Millet v. District Court ex rel. County of El Paso

951 P.2d 476 | Colo. | 1998

Chief Justice VOLLACK

delivered the Opinion of the Court.

Rhonda L. Millet (Millet) petitions this court pursuant to C.A.R. 21 for emergency relief in the nature of prohibition to prevent the El Paso County District Court (the district court) from retaining jurisdiction over the damages portion of a lawsuit filed by Hattie Myers (Myers) against Millet and two other defendants.1 Millet urges this court to order the district court to change the venue of Myers’ complaint against Millet “for all purposes and regarding all issues.” We issued a rule to show cause and now make that rule absolute.

I.

In May of 1997, Myers filed a complaint in the district court against Millet, Noah S. Bellringer, and Michael Loreth, in which she sought damages for injuries allegedly caused by three separate automobile accidents involving each of the defendants.2 At the time the complaint was filed, Myers was a resident of Ohio and Millet was a resident of Jefferson County, where she was served notice. Although the accidents involving Bell-ringer and Loreth occurred in El Paso County, the accident involving Millet took place in Douglas County.

*477On July 2, 1997, Millet filed a motion for severance and change of venue, requesting that the district court sever Myers’ claim against Millet and change venue to Douglas County, where two other complaints arising out of the Douglas County accident were pending against her. Following oral arguments, the district court concluded in a written order that “C.R.C.P. 98(c) does not permit venue of the Millet accident in El Paso County.” However, the district court also determined that Myers was entitled to present all of her damage claims to one jury. For this reason, the district court ordered a change of venue to Douglas County for a determination of Millet’s liability while retaining jurisdiction over the issue of damages.

II.

Venue requirements impose territorial limitations on the forum in which an action may be commenced. See Denver Air Ctr. v. District Court, 839 P.2d 1182, 1184 (Colo.1992). In tort actions, venue is proper: (1) in the county in which the defendants, or any of them, reside at the commencement of the action; (2) in the county where the plaintiff resides when service is made on the defendants in that county; or (3) in the county where the tort was committed. See C.R.C.P. 98(c). Upon a proper showing that an action has been brought in a county other than that in which it should be tried, the trial court has no alternative but to grant a change of venue. See Board of County Comm’rs of Eagle County v. District Court, 632 P.2d 1017, 1020 (Colo.1981). If a change of venue is required by law because the suit was originally brought in an- improper county, the trial court has no jurisdiction over the case except to grant the change of venue. See Denver Air Ctr., 839 P.2d at 1184; Tillery v. District Court, 692 P.2d 1079, 1083 (Colo.1984); Ranger Ins. Co. v. District Court, 647 P.2d 1229, 1231 (Colo.1982); Board of County Comm’rs of Eagle County, 632 P.2d at 1022.

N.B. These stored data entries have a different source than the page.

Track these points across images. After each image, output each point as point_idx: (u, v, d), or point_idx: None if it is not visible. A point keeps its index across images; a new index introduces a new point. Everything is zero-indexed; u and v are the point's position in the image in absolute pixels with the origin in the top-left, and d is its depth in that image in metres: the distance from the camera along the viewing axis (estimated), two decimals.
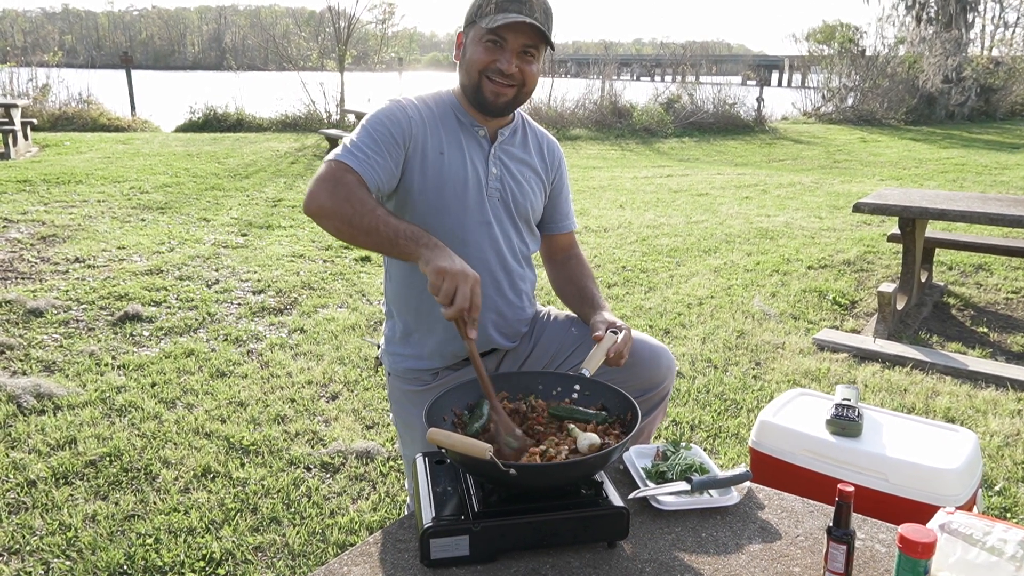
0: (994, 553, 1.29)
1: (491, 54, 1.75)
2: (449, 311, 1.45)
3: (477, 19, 1.76)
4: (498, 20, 1.70)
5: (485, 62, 1.75)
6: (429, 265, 1.48)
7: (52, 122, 13.76)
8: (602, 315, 1.82)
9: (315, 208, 1.62)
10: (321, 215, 1.62)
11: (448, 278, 1.45)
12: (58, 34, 76.04)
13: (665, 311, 4.57)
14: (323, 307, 4.54)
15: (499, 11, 1.71)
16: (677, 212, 7.56)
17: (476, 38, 1.76)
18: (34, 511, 2.47)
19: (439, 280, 1.45)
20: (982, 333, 4.35)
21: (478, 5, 1.76)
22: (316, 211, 1.62)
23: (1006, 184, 9.63)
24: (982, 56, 22.46)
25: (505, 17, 1.69)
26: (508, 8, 1.71)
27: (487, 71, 1.76)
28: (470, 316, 1.48)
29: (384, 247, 1.59)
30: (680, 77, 20.12)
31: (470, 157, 1.83)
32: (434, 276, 1.46)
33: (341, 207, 1.59)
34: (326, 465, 2.81)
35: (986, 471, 2.81)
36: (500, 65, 1.74)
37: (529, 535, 1.35)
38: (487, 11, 1.73)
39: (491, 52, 1.75)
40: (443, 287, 1.45)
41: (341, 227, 1.60)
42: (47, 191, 7.55)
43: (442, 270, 1.45)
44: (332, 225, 1.61)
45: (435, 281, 1.46)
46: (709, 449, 3.00)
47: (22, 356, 3.68)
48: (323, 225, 1.63)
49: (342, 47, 15.35)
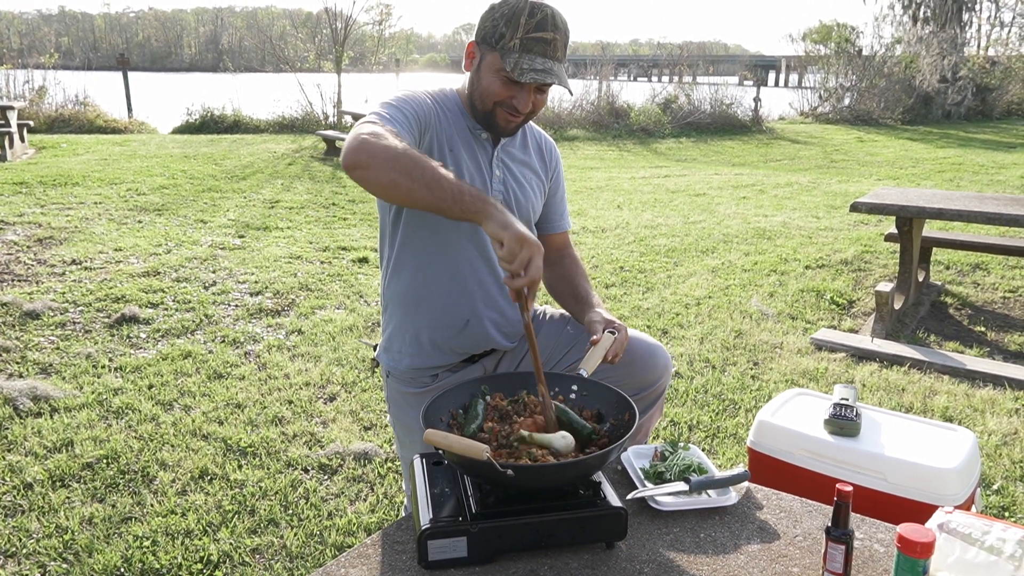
0: (993, 552, 1.28)
1: (508, 90, 1.72)
2: (519, 280, 1.40)
3: (496, 46, 1.70)
4: (524, 73, 1.66)
5: (502, 97, 1.73)
6: (508, 230, 1.39)
7: (48, 124, 13.73)
8: (598, 313, 1.81)
9: (364, 158, 1.46)
10: (372, 166, 1.45)
11: (527, 246, 1.39)
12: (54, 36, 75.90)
13: (663, 311, 4.57)
14: (321, 308, 4.53)
15: (524, 51, 1.67)
16: (675, 212, 7.56)
17: (493, 67, 1.72)
18: (30, 514, 2.46)
19: (518, 247, 1.38)
20: (980, 332, 4.36)
21: (499, 32, 1.69)
22: (366, 161, 1.46)
23: (1003, 183, 9.65)
24: (978, 56, 22.50)
25: (532, 69, 1.66)
26: (533, 50, 1.67)
27: (502, 105, 1.75)
28: (532, 290, 1.44)
29: (444, 203, 1.45)
30: (677, 78, 20.12)
31: (475, 159, 1.83)
32: (513, 243, 1.38)
33: (399, 157, 1.45)
34: (324, 467, 2.81)
35: (984, 470, 2.81)
36: (517, 103, 1.73)
37: (527, 536, 1.35)
38: (511, 47, 1.68)
39: (508, 88, 1.72)
40: (521, 254, 1.38)
41: (397, 179, 1.44)
42: (43, 193, 7.54)
43: (522, 238, 1.38)
44: (386, 177, 1.45)
45: (513, 247, 1.38)
46: (707, 449, 2.99)
47: (18, 358, 3.67)
48: (371, 178, 1.47)
49: (339, 48, 15.33)
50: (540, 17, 1.68)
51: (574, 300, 1.96)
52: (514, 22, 1.67)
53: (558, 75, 1.69)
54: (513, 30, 1.67)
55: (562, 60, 1.73)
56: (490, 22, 1.72)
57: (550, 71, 1.68)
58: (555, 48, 1.70)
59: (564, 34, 1.72)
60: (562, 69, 1.72)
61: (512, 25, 1.67)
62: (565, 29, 1.73)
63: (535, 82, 1.68)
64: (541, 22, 1.67)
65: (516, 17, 1.67)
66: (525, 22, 1.67)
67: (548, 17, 1.68)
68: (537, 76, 1.67)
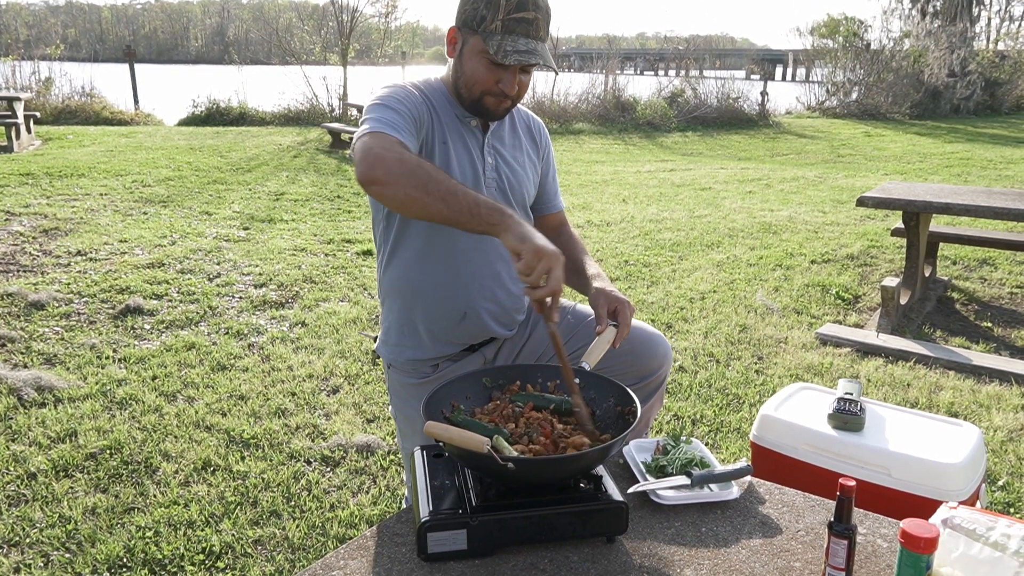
0: (997, 548, 1.27)
1: (493, 74, 1.70)
2: (539, 292, 1.42)
3: (477, 29, 1.68)
4: (508, 56, 1.64)
5: (487, 84, 1.71)
6: (526, 243, 1.41)
7: (55, 115, 13.75)
8: (602, 290, 1.79)
9: (382, 174, 1.49)
10: (389, 181, 1.48)
11: (545, 258, 1.40)
12: (61, 27, 75.93)
13: (667, 305, 4.55)
14: (324, 301, 4.53)
15: (506, 32, 1.65)
16: (680, 206, 7.54)
17: (476, 50, 1.70)
18: (34, 503, 2.47)
19: (536, 260, 1.40)
20: (986, 328, 4.33)
21: (480, 15, 1.67)
22: (383, 177, 1.49)
23: (1011, 178, 9.59)
24: (987, 50, 22.34)
25: (516, 51, 1.65)
26: (516, 30, 1.66)
27: (489, 92, 1.73)
28: (555, 300, 1.45)
29: (460, 216, 1.47)
30: (684, 71, 20.04)
31: (467, 148, 1.82)
32: (532, 256, 1.40)
33: (414, 172, 1.48)
34: (326, 459, 2.81)
35: (990, 466, 2.79)
36: (503, 87, 1.71)
37: (527, 529, 1.34)
38: (492, 29, 1.66)
39: (493, 72, 1.70)
40: (539, 267, 1.40)
41: (413, 193, 1.47)
42: (50, 184, 7.55)
43: (540, 251, 1.40)
44: (403, 192, 1.48)
45: (532, 261, 1.40)
46: (711, 444, 2.99)
47: (23, 349, 3.68)
48: (388, 193, 1.50)
49: (345, 41, 15.32)
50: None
51: (576, 275, 1.95)
52: (494, 4, 1.65)
53: (542, 55, 1.68)
54: (494, 12, 1.65)
55: (545, 39, 1.71)
56: (470, 5, 1.69)
57: (534, 51, 1.67)
58: (537, 27, 1.68)
59: (546, 12, 1.70)
60: (545, 49, 1.71)
61: (492, 7, 1.65)
62: (547, 7, 1.71)
63: (519, 63, 1.66)
64: (522, 2, 1.65)
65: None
66: (505, 3, 1.65)
67: None
68: (521, 57, 1.65)
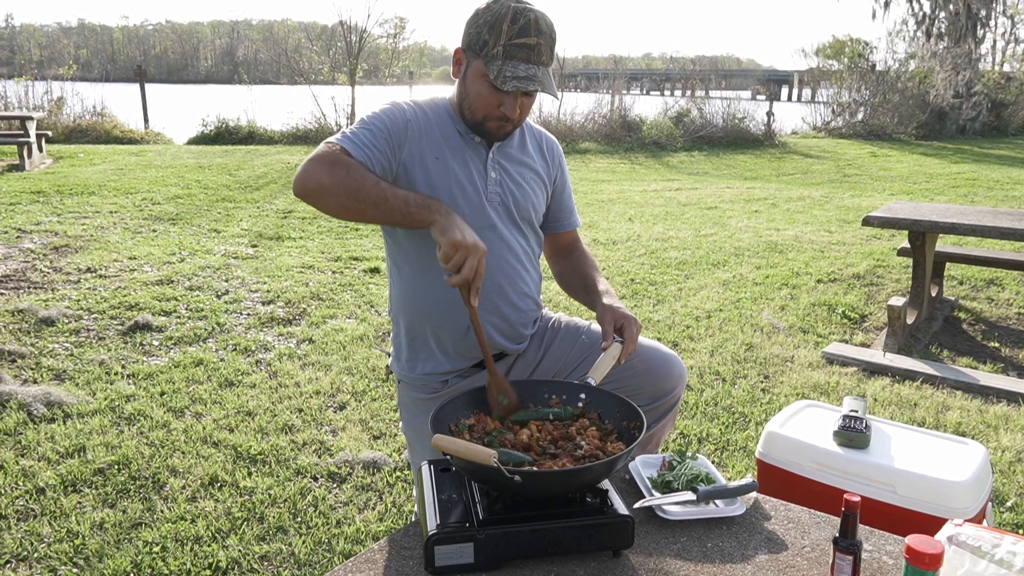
0: (1002, 566, 1.27)
1: (495, 97, 1.72)
2: (454, 279, 1.54)
3: (480, 53, 1.70)
4: (507, 82, 1.67)
5: (490, 107, 1.74)
6: (445, 235, 1.54)
7: (66, 134, 13.89)
8: (608, 307, 1.80)
9: (314, 186, 1.59)
10: (321, 192, 1.59)
11: (460, 250, 1.52)
12: (73, 48, 76.85)
13: (674, 324, 4.56)
14: (332, 318, 4.55)
15: (507, 58, 1.67)
16: (686, 225, 7.56)
17: (478, 74, 1.72)
18: (42, 518, 2.48)
19: (452, 251, 1.53)
20: (993, 348, 4.32)
21: (482, 40, 1.69)
22: (315, 189, 1.59)
23: (1018, 199, 9.59)
24: (993, 71, 22.38)
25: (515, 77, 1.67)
26: (517, 56, 1.67)
27: (491, 117, 1.76)
28: (474, 285, 1.56)
29: (394, 217, 1.61)
30: (690, 92, 20.13)
31: (468, 163, 1.83)
32: (448, 247, 1.53)
33: (344, 182, 1.58)
34: (333, 475, 2.82)
35: (997, 487, 2.78)
36: (505, 110, 1.74)
37: (534, 543, 1.35)
38: (494, 54, 1.68)
39: (495, 95, 1.72)
40: (455, 258, 1.53)
41: (346, 202, 1.59)
42: (60, 202, 7.62)
43: (456, 242, 1.52)
44: (335, 201, 1.60)
45: (448, 252, 1.53)
46: (717, 462, 2.98)
47: (33, 364, 3.70)
48: (324, 203, 1.61)
49: (353, 61, 15.46)
50: (523, 23, 1.67)
51: (584, 291, 1.97)
52: (497, 28, 1.67)
53: (542, 81, 1.69)
54: (496, 37, 1.67)
55: (548, 64, 1.73)
56: (474, 28, 1.72)
57: (533, 78, 1.68)
58: (539, 53, 1.69)
59: (549, 38, 1.71)
60: (547, 74, 1.72)
61: (495, 32, 1.67)
62: (550, 33, 1.72)
63: (517, 90, 1.68)
64: (524, 28, 1.67)
65: (499, 24, 1.67)
66: (507, 28, 1.66)
67: (531, 22, 1.67)
68: (520, 84, 1.67)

In this case, Myers filed a negligence action in the district court against three defendants for injuries allegedly sustained in three separate automobile accidents. One of these accidents involved Millet. Because Myers is a resident of Ohio, Millet is a resident of Jefferson County, and the accident in question occurred in Douglas County, the district court determined that C.R.C.P. 98(c) prohibited venue over Millet in El Paso County. Nevertheless, the district court determined that the question of Myers’ damages was likely to involve the contributing role each accident had on Myers’ overall injury. For this reason, the district court ordered a change of venue to Douglas County for a determination of Millet’s liability while it retained jurisdiction over the issue of damages. This conclusion was erroneous. Once the district court determined that a change of venue was warranted pursuant to C.R.C.P. 98(c), it had no jurisdiction over Myers’ cause of action against Millet except to order the change of venue.

III.

The district court erred in ordering a change of venue for liability purposes while attempting to retain jurisdiction over the damages portion of Myers’ cause of action against Millet. The district court had no jurisdiction other than to grant the change of venue to the district court in Douglas County on all issues raised in Myers’ complaint against Millet. Accordingly, we make the rule to show cause absolute.

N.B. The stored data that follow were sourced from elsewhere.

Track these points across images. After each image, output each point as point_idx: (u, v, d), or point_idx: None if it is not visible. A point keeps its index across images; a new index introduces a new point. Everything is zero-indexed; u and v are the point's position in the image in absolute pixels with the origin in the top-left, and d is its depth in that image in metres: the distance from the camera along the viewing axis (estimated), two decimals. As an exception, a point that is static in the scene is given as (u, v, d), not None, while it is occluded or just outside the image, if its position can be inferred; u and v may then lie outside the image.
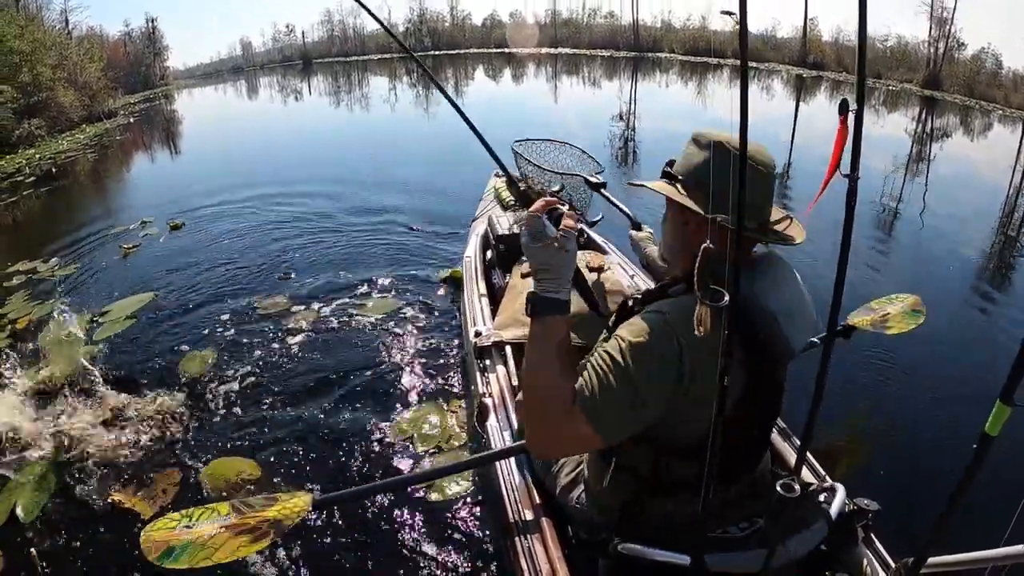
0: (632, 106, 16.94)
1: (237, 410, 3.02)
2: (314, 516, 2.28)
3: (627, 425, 1.11)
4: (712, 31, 37.65)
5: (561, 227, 1.16)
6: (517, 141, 3.02)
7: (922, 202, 7.36)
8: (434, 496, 2.42)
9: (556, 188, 2.85)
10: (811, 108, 18.70)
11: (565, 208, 1.20)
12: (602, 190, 2.63)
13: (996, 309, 4.46)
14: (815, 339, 2.05)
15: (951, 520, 1.06)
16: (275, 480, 2.57)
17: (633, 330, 1.10)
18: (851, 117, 1.09)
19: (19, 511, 2.46)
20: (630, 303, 1.24)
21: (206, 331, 3.81)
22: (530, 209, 1.19)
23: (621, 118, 14.15)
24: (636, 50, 39.20)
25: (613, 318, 1.27)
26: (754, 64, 32.18)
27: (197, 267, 4.94)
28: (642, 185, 1.24)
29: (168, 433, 2.89)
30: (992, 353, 3.54)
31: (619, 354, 1.08)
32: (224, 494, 2.49)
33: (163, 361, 3.48)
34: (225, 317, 3.97)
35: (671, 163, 1.22)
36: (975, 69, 25.49)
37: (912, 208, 7.05)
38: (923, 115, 18.32)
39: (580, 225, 1.31)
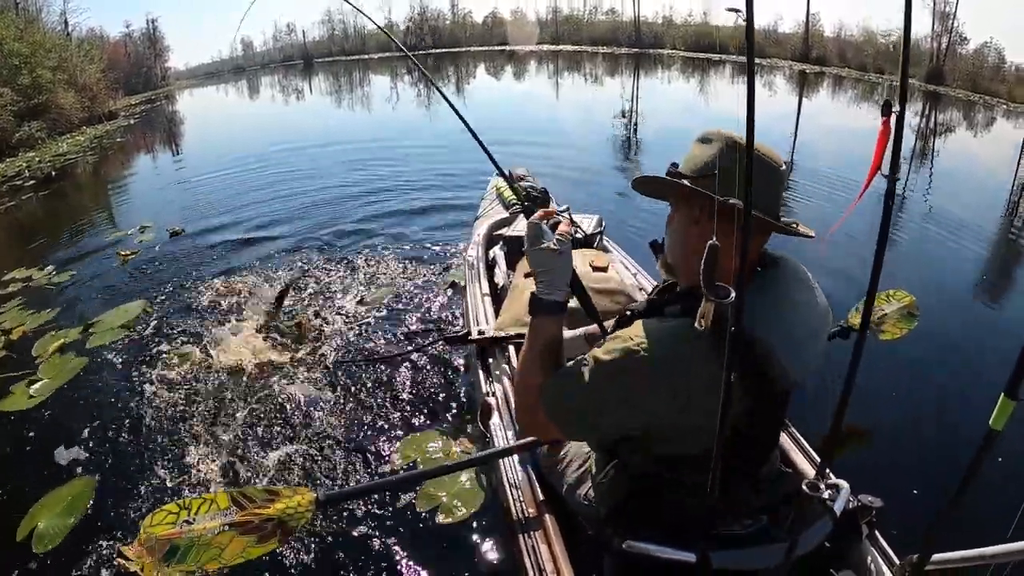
0: (635, 104, 16.90)
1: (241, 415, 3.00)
2: (318, 513, 2.27)
3: (583, 433, 1.26)
4: (715, 27, 37.66)
5: (557, 233, 1.27)
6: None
7: (927, 195, 7.35)
8: (438, 494, 2.39)
9: (563, 208, 3.12)
10: (815, 104, 18.67)
11: (563, 218, 1.33)
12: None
13: (1003, 302, 4.44)
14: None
15: (955, 516, 1.05)
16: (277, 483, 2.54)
17: (606, 349, 1.12)
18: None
19: (34, 538, 2.32)
20: (628, 313, 1.28)
21: (201, 338, 3.74)
22: (531, 218, 1.29)
23: (624, 115, 14.11)
24: (638, 46, 39.15)
25: (613, 324, 1.33)
26: (757, 60, 32.04)
27: (195, 275, 4.83)
28: (655, 177, 1.19)
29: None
30: (999, 347, 3.49)
31: (588, 369, 1.13)
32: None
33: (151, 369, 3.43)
34: (226, 323, 3.90)
35: (675, 165, 1.20)
36: (978, 64, 25.41)
37: (917, 200, 7.03)
38: (926, 110, 18.25)
39: (575, 232, 1.38)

. C.A.R.-21(a) establishes the basis for our origi- ■ nal jurisdiction in this case and provides in pertinent part as follows:

Relief in the nature of prohibition may be sought in the Supreme Court where the district court is proceeding without or in excess of its jurisdiction or where the district court has granted or denied change of venue in actions in rem or in actions where the statute prescribes the forum.

. Myers’ complaint alleges that she was injured following accidents with Millet on May 19, 1994; Bellringer on May 29, 1994; and Loreth on June 1, 1994.